[TUHS] X and NeWS history (long)

Bakul Shah bakul at bitblocks.com
Wed Sep 13 11:34:42 AEST 2017


> On Sep 12, 2017, at 5:56 PM, Jon Steinhart <jon at fourwinds.com> wrote:
> 
> Bakul Shah writes:
>> 
>> Unix still needs a decent graphics API (ideally one that can work over a network).
>> Any thoughts on that?
> 
> Wow, big topic.  Rather than getting into it in detail at the moment I'm curious
> as to why you think that it's important for it to work over a network.

Heavy number crunching generating some data for display may be far
from the one displaying the data.

[sensor input | storage] => [computation} <=> [display/user input]
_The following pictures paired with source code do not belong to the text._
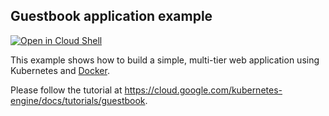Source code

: ## Guestbook application example

[![Open in Cloud Shell](https://gstatic.com/cloudssh/images/open-btn.svg)](https://ssh.cloud.google.com/cloudshell/editor?cloudshell_git_repo=https://github.com/GoogleCloudPlatform/kubernetes-engine-samples&cloudshell_tutorial=README.md&cloudshell_workspace=guestbook/)

This example shows how to build a simple, multi-tier web application using Kubernetes and [Docker](https://www.docker.com/).

Please follow the tutorial at https://cloud.google.com/kubernetes-engine/docs/tutorials/guestbook.
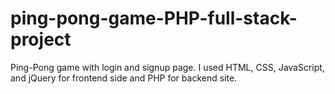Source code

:# ping-pong-game-PHP-full-stack-project
Ping-Pong game with login and signup page. I used HTML, CSS, JavaScript, and jQuery for frontend side and PHP for backend site.
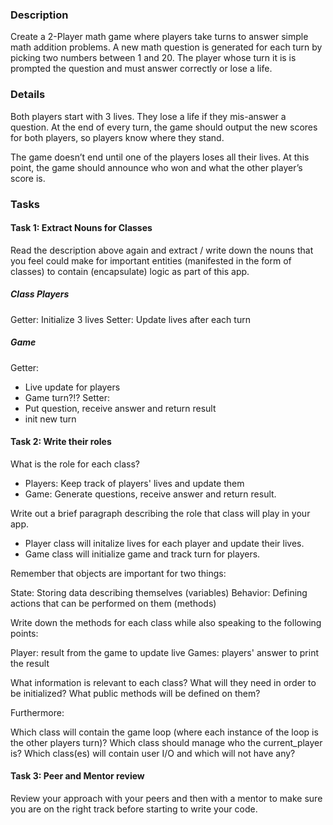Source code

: ### Description

Create a 2-Player math game where players take turns to answer simple math addition problems. A new math question is generated for each turn by picking two numbers between 1 and 20. The player whose turn it is is prompted the question and must answer correctly or lose a life.

### Details

Both players start with 3 lives. They lose a life if they mis-answer a question. At the end of every turn, the game should output the new scores for both players, so players know where they stand.

The game doesn’t end until one of the players loses all their lives. At this point, the game should announce who won and what the other player’s score is.

### Tasks

#### Task 1: Extract Nouns for Classes

Read the description above again and extract / write down the nouns that you feel could make for important entities (manifested in the form of classes) to contain (encapsulate) logic as part of this app.

##### Class Players

Getter: Initialize 3 lives
Setter: Update lives after each turn

##### Game

Getter:
  - Live update for players
  - Game turn?!?
Setter:
  - Put question, receive answer and return result
  - init new turn

#### Task 2: Write their roles

What is the role for each class?

- Players: Keep track of players' lives and update them
- Game: Generate questions, receive answer and return result.

Write out a brief paragraph describing the role that class will play in your app.
- Player class will initalize lives for each player and update their lives.
- Game class will initialize game and track turn for players.

Remember that objects are important for two things:

State: Storing data describing themselves (variables)
Behavior: Defining actions that can be performed on them (methods)

Write down the methods for each class while also speaking to the following points:

Player: result from the game to update live
Games: players' answer to print the result

What information is relevant to each class?
What will they need in order to be initialized?
What public methods will be defined on them?

Furthermore:

Which class will contain the game loop (where each instance of the loop is the other players turn)?
Which class should manage who the current_player is?
Which class(es) will contain user I/O and which will not have any?

#### Task 3: Peer and Mentor review

Review your approach with your peers and then with a mentor to make sure you are on the right track before starting to write your code.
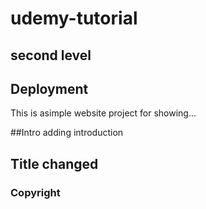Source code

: # udemy-tutorial
## second level

## Deployment
This is asimple website project for showing...

##Intro
adding introduction

## Title changed
 
### Copyright
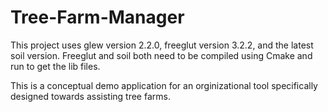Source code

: # Tree-Farm-Manager

This project uses glew version 2.2.0, freeglut version 3.2.2, and the latest soil version.
Freeglut and soil both need to be compiled using Cmake and run to get the lib files.

This is a conceptual demo application for an orginizational tool specifically designed towards assisting tree farms.
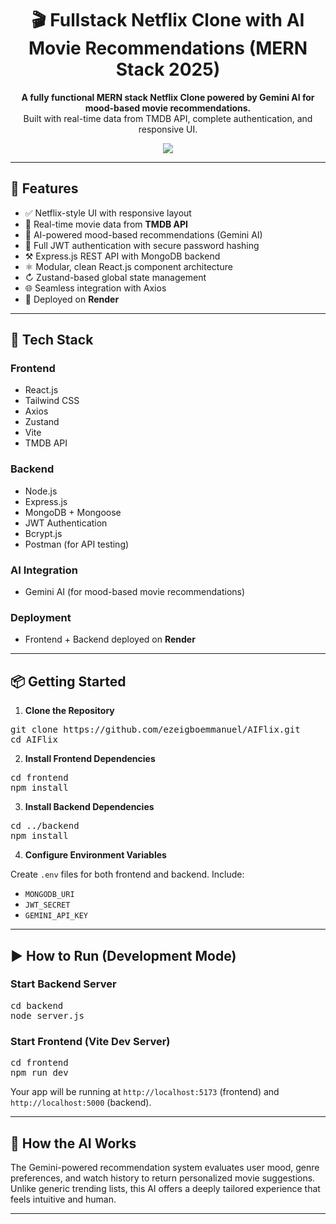 <h1 align="center">🎬 Fullstack Netflix Clone with AI Movie Recommendations (MERN Stack 2025)</h1>

<p align="center">
  <b>A fully functional MERN stack Netflix Clone powered by Gemini AI for mood-based movie recommendations.</b><br />
  Built with real-time data from TMDB API, complete authentication, and responsive UI.
</p>

<p align="center">
  <a href="https://bibekflix-1.onrender.com/" target="_blank">
    <img src="https://img.shields.io/badge/Live%20Demo-Click%20Here-brightgreen?style=for-the-badge" />
  </a>
</p>

<hr />

<h2>🚀 Features</h2>

<ul>
  <li>✅ Netflix-style UI with responsive layout</li>
  <li>🎨 Real-time movie data from <strong>TMDB API</strong></li>
  <li>🧠 AI-powered mood-based recommendations (Gemini AI)</li>
  <li>🔐 Full JWT authentication with secure password hashing</li>
  <li>⚒️ Express.js REST API with MongoDB backend</li>
  <li>⚛️ Modular, clean React.js component architecture</li>
  <li>↻ Zustand-based global state management</li>
  <li>🌐 Seamless integration with Axios</li>
  <li>🚀 Deployed on <strong>Render</strong></li>
</ul>

<hr />

<h2>🧰 Tech Stack</h2>

<h3>Frontend</h3>
<ul>
  <li>React.js</li>
  <li>Tailwind CSS</li>
  <li>Axios</li>
  <li>Zustand</li>
  <li>Vite</li>
  <li>TMDB API</li>
</ul>

<h3>Backend</h3>
<ul>
  <li>Node.js</li>
  <li>Express.js</li>
  <li>MongoDB + Mongoose</li>
  <li>JWT Authentication</li>
  <li>Bcrypt.js</li>
  <li>Postman (for API testing)</li>
</ul>

<h3>AI Integration</h3>
<ul>
  <li>Gemini AI (for mood-based movie recommendations)</li>
</ul>

<h3>Deployment</h3>
<ul>
  <li>Frontend + Backend deployed on <strong>Render</strong></li>
</ul>

<hr />

<h2>📦 Getting Started</h2>

<ol>
  <li><strong>Clone the Repository</strong></li>
</ol>

<pre>
git clone https://github.com/ezeigboemmanuel/AIFlix.git
cd AIFlix
</pre>

<ol start="2">
  <li><strong>Install Frontend Dependencies</strong></li>
</ol>

<pre>
cd frontend
npm install
</pre>

<ol start="3">
  <li><strong>Install Backend Dependencies</strong></li>
</ol>

<pre>
cd ../backend
npm install
</pre>

<ol start="4">
  <li><strong>Configure Environment Variables</strong></li>
</ol>

<p>Create <code>.env</code> files for both frontend and backend. Include:</p>
<ul>
  <li><code>MONGODB_URI</code></li>
  <li><code>JWT_SECRET</code></li>
  <li><code>GEMINI_API_KEY</code></li>
</ul>

<hr />

<h2>▶️ How to Run (Development Mode)</h2>

<h3>Start Backend Server</h3>

<pre>
cd backend
node server.js
</pre>

<h3>Start Frontend (Vite Dev Server)</h3>

<pre>
cd frontend
npm run dev
</pre>

<p>Your app will be running at <code>http://localhost:5173</code> (frontend) and <code>http://localhost:5000</code> (backend).</p>

<hr />

<h2>👀 How the AI Works</h2>

<p>
  The Gemini-powered recommendation system evaluates user mood, genre preferences, and watch history to return personalized movie suggestions. Unlike generic trending lists, this AI offers a deeply tailored experience that feels intuitive and human.
</p>

<hr />




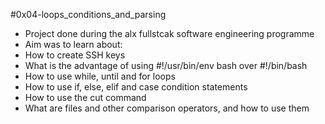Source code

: #0x04-loops_conditions_and_parsing
- Project done during the alx fullstcak software engineering programme
- Aim was to learn about:
- How to create SSH keys
- What is the advantage of using #!/usr/bin/env bash over #!/bin/bash
- How to use while, until and for loops
- How to use if, else, elif and case condition statements
- How to use the cut command
- What are files and other comparison operators, and how to use them
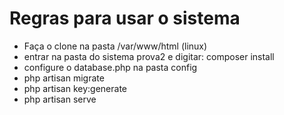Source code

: # Regras para usar o sistema


- Faça o clone na pasta /var/www/html (linux)
- entrar na pasta do sistema prova2 e digitar: composer install 
- configure o database.php na pasta config
- php artisan migrate 
- php artisan key:generate
- php artisan serve


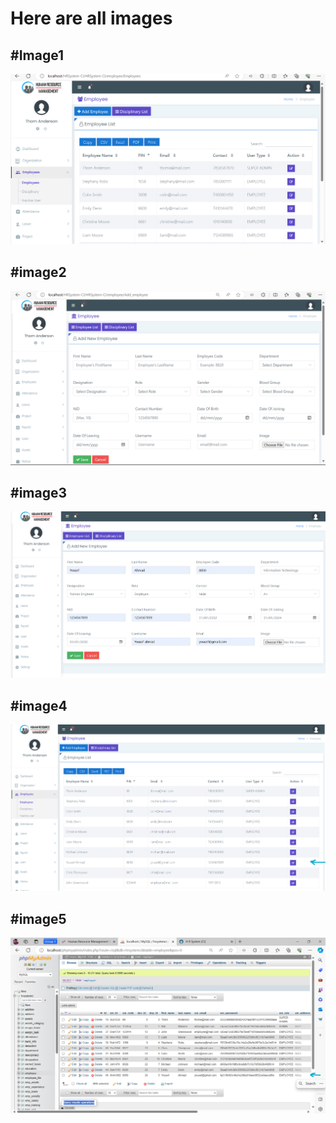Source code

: # Here are all images
#Image1
---
![Visit Google](Emp1.png)

#image2
---
![Visit Google](Emp2.png)

#image3
---
![Visit Google](Emp3.png)


#image4
---
![Visit Google](Emp4.png)

#image5
---
![Visit Google](Emp5.png)

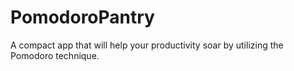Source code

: PomodoroPantry
==============

A compact app that will help your productivity soar by utilizing the Pomodoro technique.
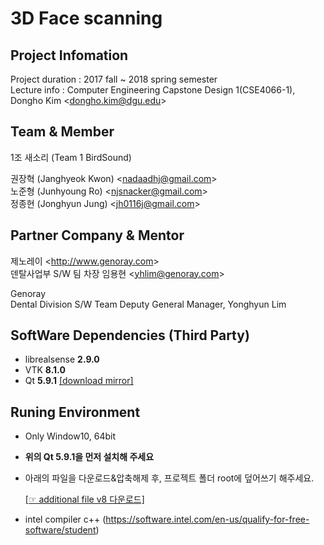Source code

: # 3D Face scanning

## Project Infomation
Project duration : 2017 fall ~ 2018 spring semester  
Lecture info : Computer Engineering Capstone Design 1(CSE4066-1), Dongho Kim <<dongho.kim@dgu.edu>>

## Team & Member
1조 새소리 (Team 1 BirdSound)

권장혁 (Janghyeok Kwon) <<nadaadhj@gmail.com>>  
노준형 (Junhyoung Ro) <<njsnacker@gmail.com>>  
정종현 (Jonghyun Jung) <<jh0116j@gmail.com>>  

## Partner Company & Mentor
제노레이 <<http://www.genoray.com>>  
덴탈사업부 S/W 팀 차장 임용현 <<yhlim@genoray.com>>

Genoray  
Dental Division S/W Team Deputy General Manager, Yonghyun Lim

## SoftWare Dependencies (Third Party)
- librealsense **2.9.0**
- VTK **8.1.0**
- Qt **5.9.1** [\[download mirror\]](http://blog.njcells.net:8080/index.php/s/U5lGqam8IYTkrQ4)

## Runing Environment  
- Only Window10, 64bit
- **위의 Qt 5.9.1을 먼저 설치해 주세요**
- 아래의 파일을 다운로드&압축해제 후, 프로젝트 폴더 root에 덮어쓰기 해주세요.

   [\[☞ additional file v8 다운로드\]](http://blog.njcells.net:8080/index.php/s/nDTNYEpb0yvEJrw)
- intel compiler c++ (https://software.intel.com/en-us/qualify-for-free-software/student)
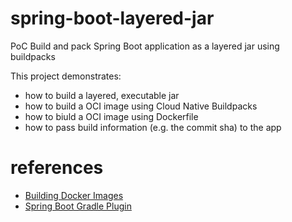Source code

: # spring-boot-layered-jar

PoC Build and pack Spring Boot application as a layered jar using buildpacks

This project demonstrates:
* how to build a layered, executable jar
* how to build a OCI image using Cloud Native Buildpacks
* how to biuld a OCI image using Dockerfile
* how to pass build information (e.g. the commit sha) to the app

# references

* [Building Docker Images](https://docs.spring.io/spring-boot/docs/current/reference/html/spring-boot-features.html#building-docker-images)
* [Spring Boot Gradle Plugin](https://docs.spring.io/spring-boot/docs/2.3.1.RELEASE/gradle-plugin/reference/html/)
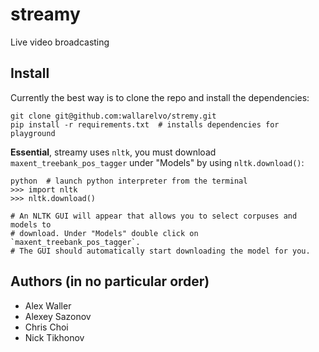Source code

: # streamy

Live video broadcasting


## Install

Currently the best way is to clone the repo and install the dependencies:

    git clone git@github.com:wallarelvo/stremy.git
    pip install -r requirements.txt  # installs dependencies for playground

**Essential**, streamy uses `nltk`, you must download 
`maxent_treebank_pos_tagger` under "Models" by using `nltk.download()`:

    python  # launch python interpreter from the terminal
    >>> import nltk
    >>> nltk.download()

    # An NLTK GUI will appear that allows you to select corpuses and models to
    # download. Under "Models" double click on `maxent_treebank_pos_tagger`.
    # The GUI should automatically start downloading the model for you.


## Authors (in no particular order)
- Alex Waller
- Alexey Sazonov
- Chris Choi
- Nick Tikhonov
> Before you bite my head off for that question, I'm not suggesting that there's
> no value in taking data from somewhere on a network and using it on a local
> machine.
...
> So before getting off into graphics APIs I think that it would be interesting
> to hash this out.

Indeed. The question really is where in the pipeline from gobs 
of raw data to number crunching transformations to display
does the network split lie.  In a sense we already have a
split (GPU vs CPU) but it is highly specialized.
 
Camera, mouse, graphics tablet, keyboard, other sensor inputs 
will be (or should be) near the display but may be processed far
away in an application specific manner.
 
I suspect here too we may go through Sutherland's wheel of 
reincarnation.  We can offload more GUI processing in the
server but as GUI becomes more sophisticated (or complicated),
it will feel slow.
 
I can envision using a RaspberryPi as a "graphics processor"
but we still need a protocol between the 'Pi and the
"backend". If done right, I wouldn't want to touch the innards
of the s/w running on the 'Pi when writing a game or something
needing visualization.

> BTW, one of the best things about NeWS was the fact that with a reasonable set
> of conventions the user interface personality could live in the server and be
> applied to all applications.  Contrast that with X where each application links
> in a UI library, and if your screen looks anything like mine there isn't a lot
> of consistency because different applications use different libraries.